_EXTRACT_
»»

Perhaps the most important progress lies on a meta level. I am moving away from the search for final truths toward the conscious use of models. Models are tools, not truths. Training works the same way. You use the best model you currently have, test it under load, experience where it breaks, and rebuild it — more precise, more stable, more resilient.

This also changes how I view errors. Errors are not deviations from the path. Errors are the path. As in physical training, progress often emerges exactly where something is maximized too early, where technique breaks under load, where stability becomes rigidity, or relaxation becomes force loss. The overly simple explanation makes experience possible in the first place — and experience forces refinement.

The text itself becomes a form of training. The highest stage of development does not mean everything is now correct. It means: This is currently the most stable model under load. And tomorrow I will be better than today. Development does not stop because reality is more complex than any model.

Perhaps that is why the most honest principle is not mechanical but epistemological. While we recognize one error, we are already making the next. That is how learning works. You do not train to become error-free. You train so that errors become smaller, occur later, and are easier to correct.

Neurobiological Necessity

In development models, stagnation is usually attributed to deficits — too little technique, too little strength. Standard solutions follow this logic. Mechanics are refined, processes are internalized, capacities are increased. Yet performance limits do not necessarily shift. The reason lies where movement is either released or blocked.

««

_WORK TO COMPLETE_
For each statement, say yes or no as to whether it agrees with the text on models and errors, and quote the words of the text that decide it: (a) training aims to make a person free of errors; (b) models are tools rather than truths; (c) the highest stage of development means everything is now correct.

_DATA SHOWN_
»»

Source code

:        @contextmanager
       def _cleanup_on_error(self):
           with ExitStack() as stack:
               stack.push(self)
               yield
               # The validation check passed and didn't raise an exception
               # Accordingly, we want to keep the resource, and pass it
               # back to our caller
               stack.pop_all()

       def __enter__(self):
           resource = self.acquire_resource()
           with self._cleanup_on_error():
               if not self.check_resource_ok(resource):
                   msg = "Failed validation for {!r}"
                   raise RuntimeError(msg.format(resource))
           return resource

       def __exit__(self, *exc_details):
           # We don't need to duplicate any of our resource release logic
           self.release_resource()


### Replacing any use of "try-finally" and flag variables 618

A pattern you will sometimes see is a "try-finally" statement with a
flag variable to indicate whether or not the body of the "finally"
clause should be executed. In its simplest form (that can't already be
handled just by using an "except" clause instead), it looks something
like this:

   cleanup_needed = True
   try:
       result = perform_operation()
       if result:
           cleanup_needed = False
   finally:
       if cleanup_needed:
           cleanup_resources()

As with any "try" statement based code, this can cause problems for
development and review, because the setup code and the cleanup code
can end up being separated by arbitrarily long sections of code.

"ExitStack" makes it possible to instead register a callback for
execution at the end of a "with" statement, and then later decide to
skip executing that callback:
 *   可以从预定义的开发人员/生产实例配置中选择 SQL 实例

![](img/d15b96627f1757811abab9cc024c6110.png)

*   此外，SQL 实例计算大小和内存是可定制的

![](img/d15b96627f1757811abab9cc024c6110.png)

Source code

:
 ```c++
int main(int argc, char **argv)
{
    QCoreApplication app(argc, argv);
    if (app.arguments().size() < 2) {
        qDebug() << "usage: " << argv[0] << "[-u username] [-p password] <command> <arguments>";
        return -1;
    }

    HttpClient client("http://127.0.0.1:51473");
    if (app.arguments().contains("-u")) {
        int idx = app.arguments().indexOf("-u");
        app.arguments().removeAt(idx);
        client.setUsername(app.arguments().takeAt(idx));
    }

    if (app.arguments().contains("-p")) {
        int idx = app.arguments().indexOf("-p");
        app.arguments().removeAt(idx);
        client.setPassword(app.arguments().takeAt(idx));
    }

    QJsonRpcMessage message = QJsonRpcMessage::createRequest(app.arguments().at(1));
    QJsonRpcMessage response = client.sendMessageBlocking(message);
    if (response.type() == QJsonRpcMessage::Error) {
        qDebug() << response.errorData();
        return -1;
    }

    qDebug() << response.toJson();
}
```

««

_RESULT OF THE TASK_
(a) No: "You do not train to become error-free."
(b) Yes: "Models are tools, not truths."
(c) No: "The highest stage of development does not mean everything is now correct."